ManiSkill Design Principles#

Batched Everything#

ManiSkill aims to support both CPU and GPU parallelization schemes for parallelizing simulation. The reason is some tasks inherently are too difficult to simulate on a GPU any faster than you could get more CPUs on even non-industrial setups. With that in mind, nearly all of ManiSkill code exposes data to users as batched data (batch dimension = number of parallel environments) and treats a batch size of 1 in CPU simulation as a special case.

Managed Objects and Views#

ManiSkill can be seen as a pythonic interface over SAPIEN, the underlying system. SAPIEN seeks to be minimal, flexible, and fast. ManiSkill is more managed and provides tools to use SAPIEN easily for various workflows particularly in machine learning. A common example of this is that many objects in SAPIEN have equivalents in ManiSkill that simply wrap around the SAPIEN objects, most of which can be found in the mani_skill.utils.structs module

The Actor class for example wraps around sapien.Entity objects that correspond to actual objects spawned in the simulator in each sub-scene, and allows easy access to otherwise highly compact/optimized GPU buffers that SAPIEN exposes to then fetch batched data like pose, velocities, pairwise contact forces etc.
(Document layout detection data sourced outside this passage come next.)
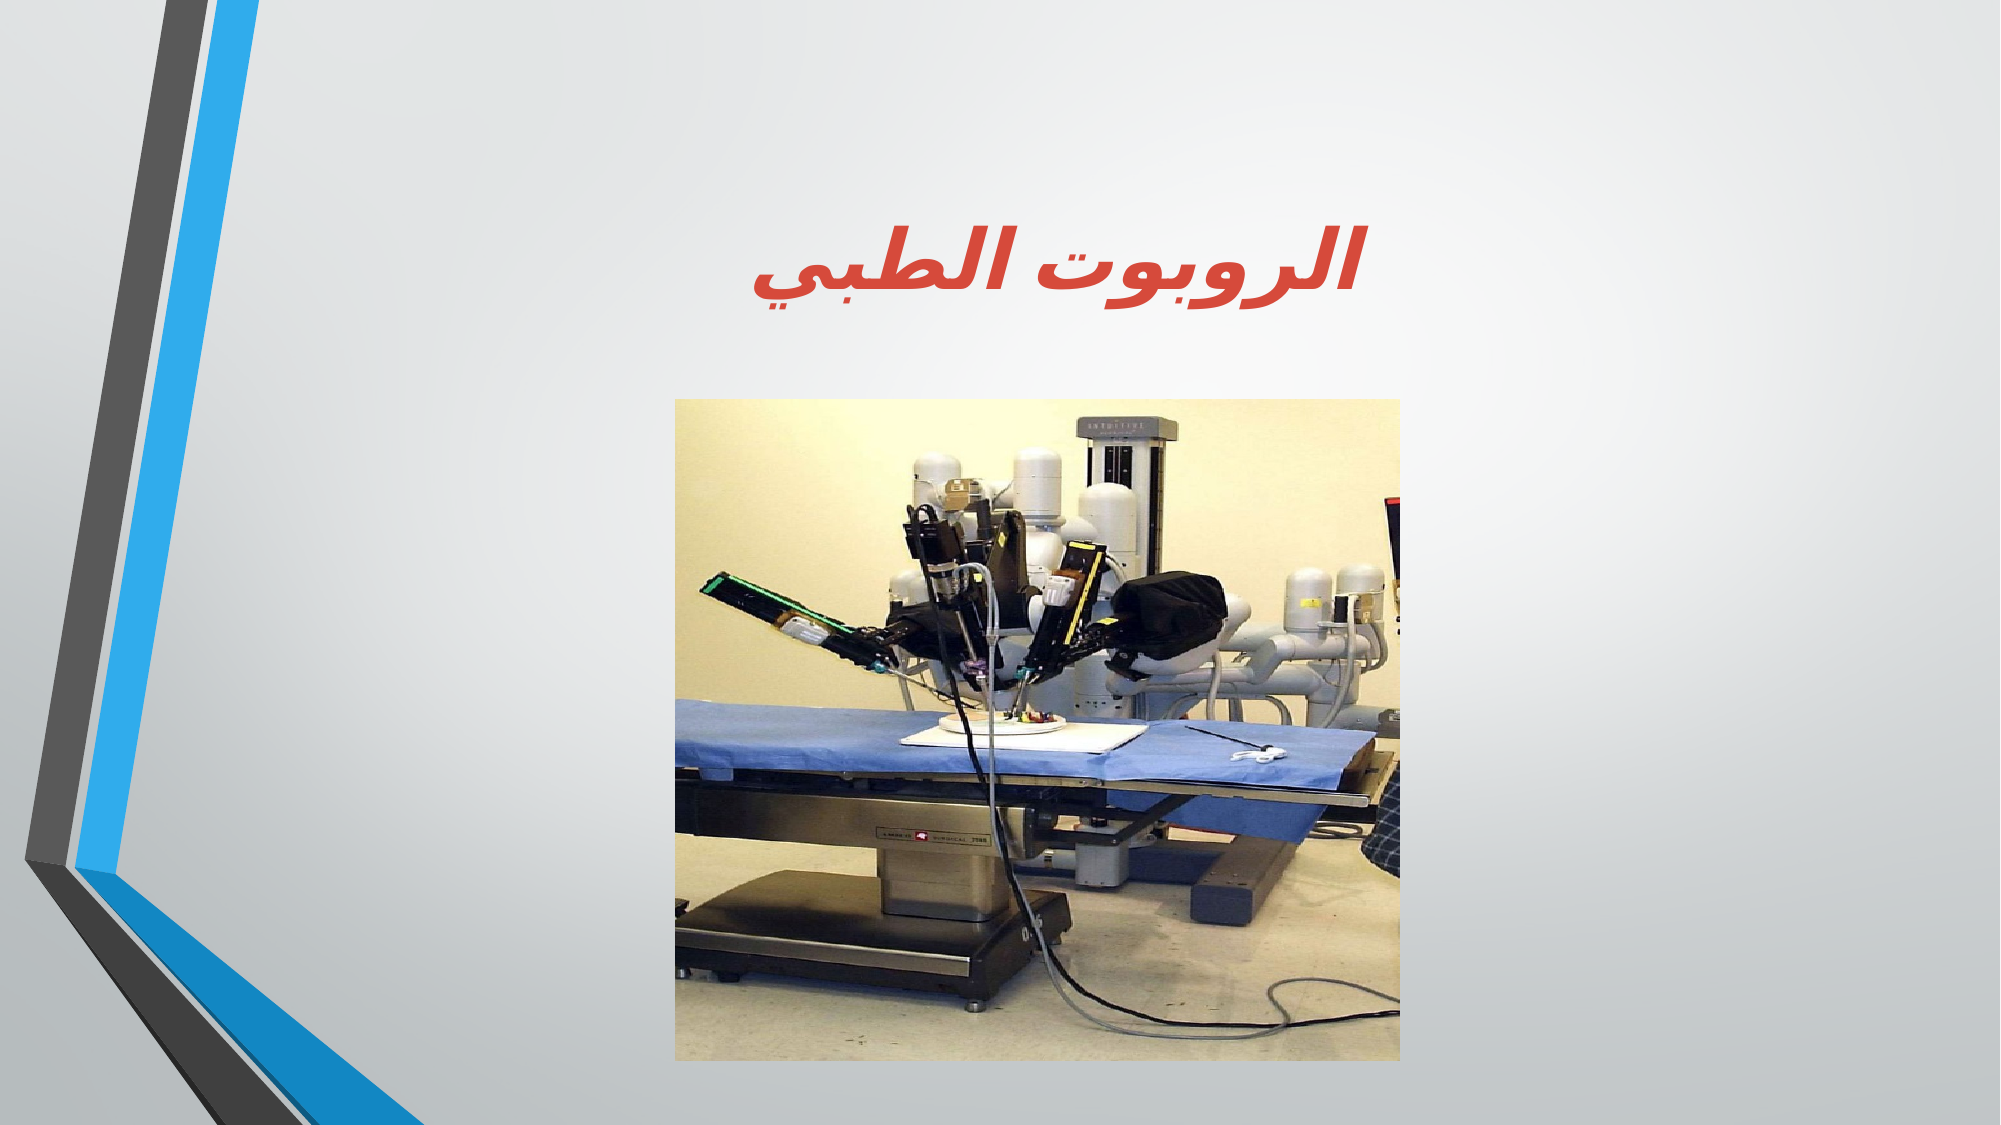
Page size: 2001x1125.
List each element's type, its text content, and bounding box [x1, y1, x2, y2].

title الروبوت الطبي [243, 112, 1887, 400]
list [674, 399, 1401, 1061]
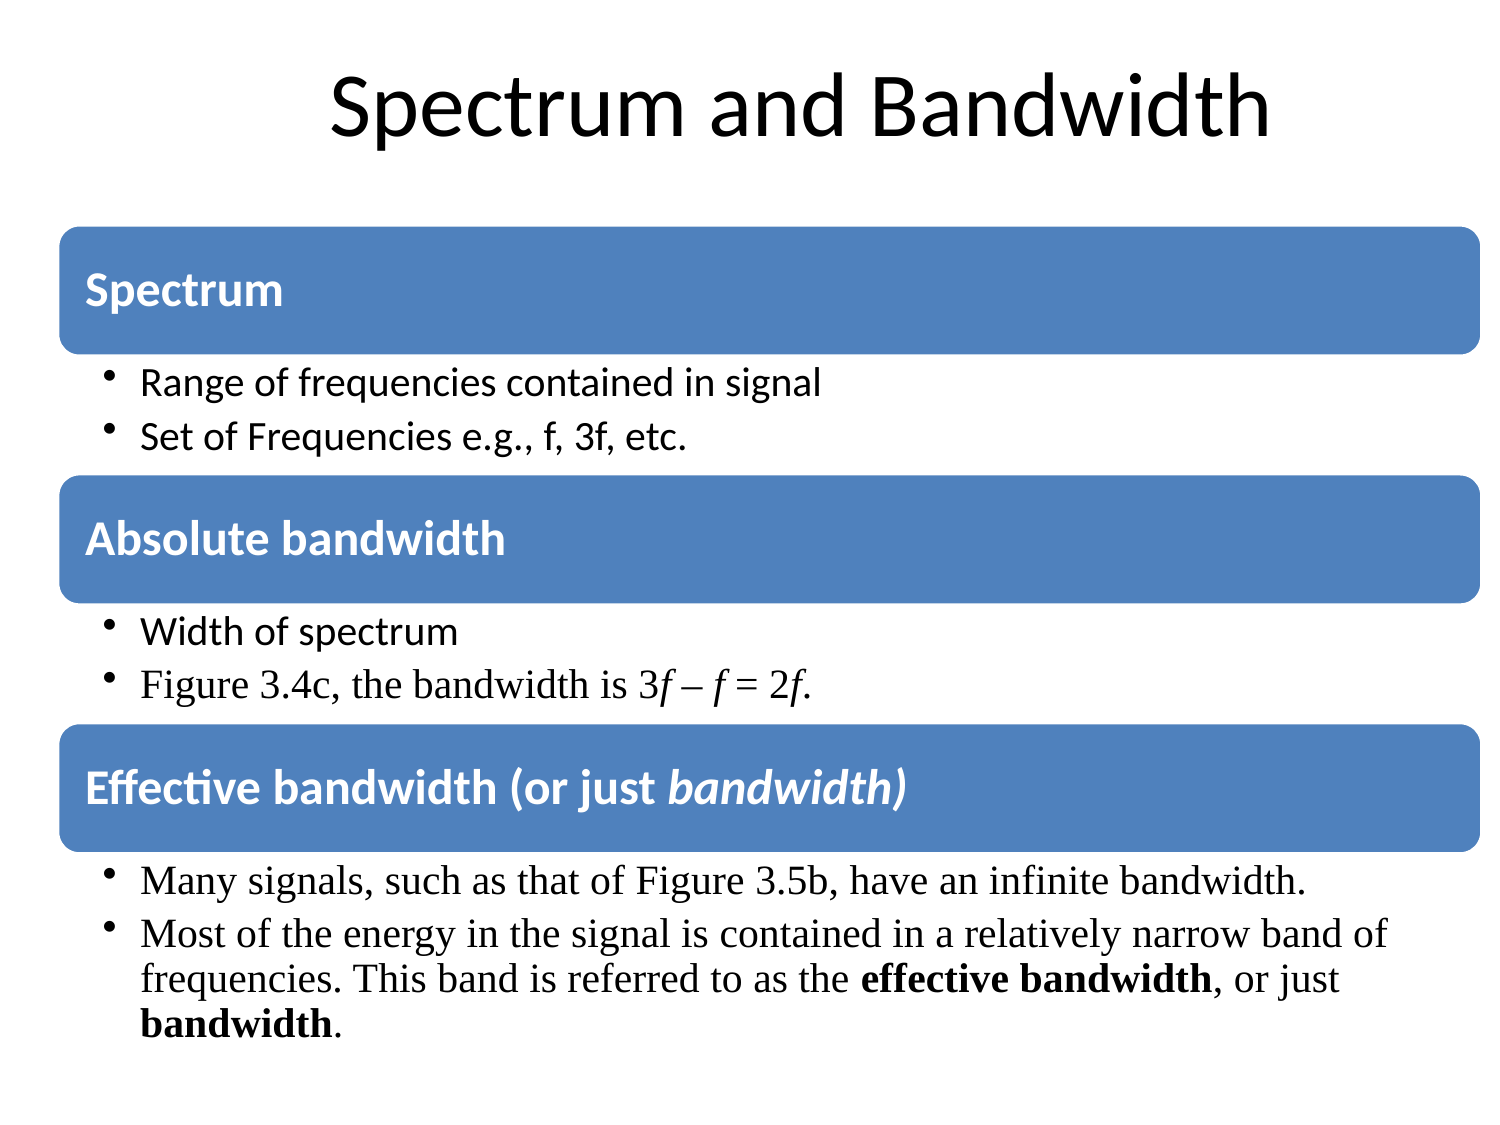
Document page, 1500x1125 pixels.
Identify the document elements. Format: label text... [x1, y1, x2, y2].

title Spectrum and Bandwidth [187, 24, 1417, 175]
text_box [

Similarly, the Pose class itself is a wrapper around the common sapien.Pose object and is effectively a batched version of that.

Another way to view these wrappers is to see that these wrappers are alternative views of otherwise the same data the raw GPU buffers expose. By understanding this perspective, it becomes easier to think about building tasks where you are simulating very different sub-scenes with different articulations that have different degrees of freedoms and different numbers of objects.

The functions Actor.merge, Articulation.merge, and Link.merge enable reshaping the view you have over the GPU buffers so that you can e.g. get the poses of a different objects in different parallel sub-scenes. You are no longer restricted to fetching data of just the same geometries and being forced to write complicated for loops / indexing code to figure out what indices on the GPU buffer correspond with what you want.